** Working data follows **

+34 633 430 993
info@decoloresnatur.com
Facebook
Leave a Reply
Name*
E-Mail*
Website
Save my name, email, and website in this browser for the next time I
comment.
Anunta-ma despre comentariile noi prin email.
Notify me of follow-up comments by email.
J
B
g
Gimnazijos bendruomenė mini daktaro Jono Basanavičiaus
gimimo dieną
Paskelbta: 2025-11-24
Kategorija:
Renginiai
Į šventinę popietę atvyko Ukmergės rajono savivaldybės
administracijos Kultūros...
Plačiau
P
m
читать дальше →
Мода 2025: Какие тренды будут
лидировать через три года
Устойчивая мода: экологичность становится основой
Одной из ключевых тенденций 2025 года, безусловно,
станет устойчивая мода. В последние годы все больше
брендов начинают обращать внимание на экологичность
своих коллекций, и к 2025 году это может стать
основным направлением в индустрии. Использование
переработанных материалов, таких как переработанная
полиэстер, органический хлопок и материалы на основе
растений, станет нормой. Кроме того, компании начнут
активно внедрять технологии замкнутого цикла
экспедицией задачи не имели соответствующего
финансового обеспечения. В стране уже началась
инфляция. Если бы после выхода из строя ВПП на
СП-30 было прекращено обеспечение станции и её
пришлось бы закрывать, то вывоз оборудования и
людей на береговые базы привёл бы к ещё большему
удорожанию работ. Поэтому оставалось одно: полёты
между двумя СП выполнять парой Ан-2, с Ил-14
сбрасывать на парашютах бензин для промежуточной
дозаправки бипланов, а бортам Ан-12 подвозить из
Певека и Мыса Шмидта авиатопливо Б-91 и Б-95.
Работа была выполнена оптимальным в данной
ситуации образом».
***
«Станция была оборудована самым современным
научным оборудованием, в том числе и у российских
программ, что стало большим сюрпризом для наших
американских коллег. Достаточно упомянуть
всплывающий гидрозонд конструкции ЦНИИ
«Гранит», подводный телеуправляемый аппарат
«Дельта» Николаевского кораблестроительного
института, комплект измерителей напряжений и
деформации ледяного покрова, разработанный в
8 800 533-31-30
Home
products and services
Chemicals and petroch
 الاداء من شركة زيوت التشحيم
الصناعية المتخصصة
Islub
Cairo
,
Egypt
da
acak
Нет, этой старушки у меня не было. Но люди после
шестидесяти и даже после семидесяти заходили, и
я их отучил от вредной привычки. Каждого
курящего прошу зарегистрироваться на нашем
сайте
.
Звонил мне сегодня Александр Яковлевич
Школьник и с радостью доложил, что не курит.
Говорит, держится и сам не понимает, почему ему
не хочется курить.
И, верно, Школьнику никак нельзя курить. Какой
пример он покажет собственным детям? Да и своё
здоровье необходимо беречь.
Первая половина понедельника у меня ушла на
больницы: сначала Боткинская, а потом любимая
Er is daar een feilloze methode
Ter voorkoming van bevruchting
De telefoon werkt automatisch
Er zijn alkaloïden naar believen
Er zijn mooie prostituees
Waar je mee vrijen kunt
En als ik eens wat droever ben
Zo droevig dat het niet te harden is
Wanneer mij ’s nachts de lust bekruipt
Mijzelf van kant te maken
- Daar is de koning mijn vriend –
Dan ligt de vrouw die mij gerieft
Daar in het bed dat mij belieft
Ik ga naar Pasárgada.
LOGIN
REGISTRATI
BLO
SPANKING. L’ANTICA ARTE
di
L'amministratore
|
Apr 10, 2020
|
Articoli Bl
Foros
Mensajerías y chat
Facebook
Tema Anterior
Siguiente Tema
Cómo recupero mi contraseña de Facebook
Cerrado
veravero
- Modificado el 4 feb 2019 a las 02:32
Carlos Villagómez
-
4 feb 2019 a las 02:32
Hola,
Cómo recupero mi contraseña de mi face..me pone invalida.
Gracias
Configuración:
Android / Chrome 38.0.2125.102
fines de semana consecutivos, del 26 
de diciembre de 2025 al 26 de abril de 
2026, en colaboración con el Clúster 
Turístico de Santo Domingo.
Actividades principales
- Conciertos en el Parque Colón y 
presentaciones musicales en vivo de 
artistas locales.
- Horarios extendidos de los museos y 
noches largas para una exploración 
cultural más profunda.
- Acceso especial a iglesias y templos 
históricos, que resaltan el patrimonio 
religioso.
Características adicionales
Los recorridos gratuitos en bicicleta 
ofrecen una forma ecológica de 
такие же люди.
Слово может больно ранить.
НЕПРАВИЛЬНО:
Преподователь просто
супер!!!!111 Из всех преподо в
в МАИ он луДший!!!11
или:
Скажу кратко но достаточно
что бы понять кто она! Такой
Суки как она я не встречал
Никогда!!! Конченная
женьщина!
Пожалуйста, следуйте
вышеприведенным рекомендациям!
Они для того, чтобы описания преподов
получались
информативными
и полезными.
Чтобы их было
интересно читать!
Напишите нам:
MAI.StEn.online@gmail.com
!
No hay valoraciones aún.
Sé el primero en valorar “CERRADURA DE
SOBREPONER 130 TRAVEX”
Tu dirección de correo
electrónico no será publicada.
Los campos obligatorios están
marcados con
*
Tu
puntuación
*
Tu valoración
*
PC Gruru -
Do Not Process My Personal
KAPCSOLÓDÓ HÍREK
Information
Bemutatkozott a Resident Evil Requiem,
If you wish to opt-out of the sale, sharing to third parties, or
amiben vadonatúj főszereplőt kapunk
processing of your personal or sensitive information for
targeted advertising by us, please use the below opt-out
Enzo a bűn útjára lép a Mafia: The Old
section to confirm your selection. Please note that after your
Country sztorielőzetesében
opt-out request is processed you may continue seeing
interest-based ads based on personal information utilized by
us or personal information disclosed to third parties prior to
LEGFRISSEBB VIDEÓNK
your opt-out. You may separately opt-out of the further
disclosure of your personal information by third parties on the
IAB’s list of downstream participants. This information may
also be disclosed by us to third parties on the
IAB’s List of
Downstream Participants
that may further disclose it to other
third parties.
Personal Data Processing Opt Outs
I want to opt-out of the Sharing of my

** End of Working data **

* [What is being asked] Return a copy of each line in the entries that carries the string "disclosed".

* [Solution for this exercise]
us or personal information disclosed to third parties prior to
also be disclosed by us to third parties on the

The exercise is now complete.